Analysis Shows Greater Pollution Effects After Hurricane Ida

It has been known for a while now that Hurricane Ida was a deadly and destructive hurricane last year, making it the second-most damaging hurricane to make landfall in Louisiana with intensive winds, tornado outbreaks, and flooding.

Now, Healthy Gulf has released a report indicating that the tropical nor’easter that hit on August 29, 2021 also left a trail of oil, gas, and chemical pollution in its wake.

The amount of pollution is far beyond what was originally reported after the storm hit. 

“Pollution events following storms do not occur in a vacuum,” said Naomi Yoder, Healthy Gulf staff scientist. “In fact, they are almost entirely predictable after the pattern is repeated year after year, storm after storm, spill after spill.”

In the months following the landfall of Hurricane Ida were aggregated through unorganized data from several different reporting agencies. 

The data released showed that there were 2,230 pollution events that occurred directly or indirectly because of the hurricane. Among those, 7.6 percent, or 171 were oil spills involving at least 229,633 gallons cumulatively.

There were 48 instances of air pollution reported, with over one million pounds of pollutants emitted.

That said, these totals are almost guaranteed to be undercounts, according to Healthy Gulf, as they were lacking severely in data protocols.
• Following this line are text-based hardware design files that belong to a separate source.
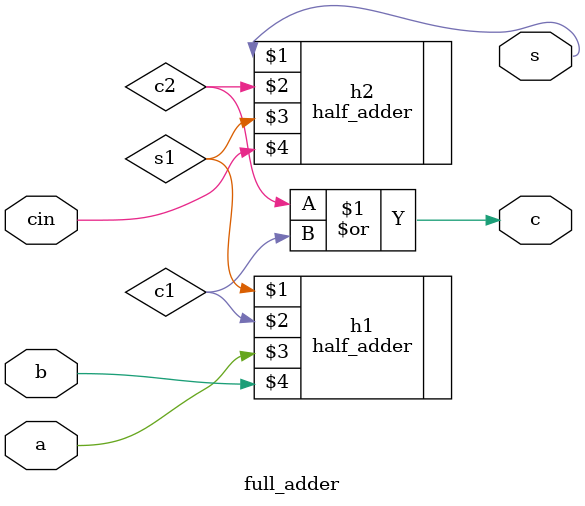
<source format=v>
module full_adder(s,c,a,b,cin);
input a,b,cin;
output s,c;
wire s1,c1,c2;

   half_adder h1(s1,c1,a,b);
	half_adder h2(s,c2,s1,cin);
	assign c=c2|c1;
endmodule 
</source>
“For Hurricane Ida, similar to Hurricanes Delta, Laura, Rita, and Katrina, climate injustice and environmental injustice collide and compound, through the spillage of massive amounts of pollution in the air, soil,and water,” Yoder said.

The Healthy Gulf report goes on to state that the Gulf Coast communities cannot continue to go on with using fossil fuels. It is imperative, the report states, for the communities and ecosystems to commit to transitioning away from the use of fossil fuels to hopefully prevent future spills and other toxic disasters.

With the increasing frequency and intensity of tropical cyclones it is simply inevitable for something like this to happen again, the report states.

“Pollution is already a significant concern for human and ecological health on its own, but, combined with these other demographic factors, the situation starts to resemble international ‘sacrifice zones’ where people and ecosystems are discarded and regarded as lesser than others,” Yoder said. “Human rights and rights of nature are non-negotiable.”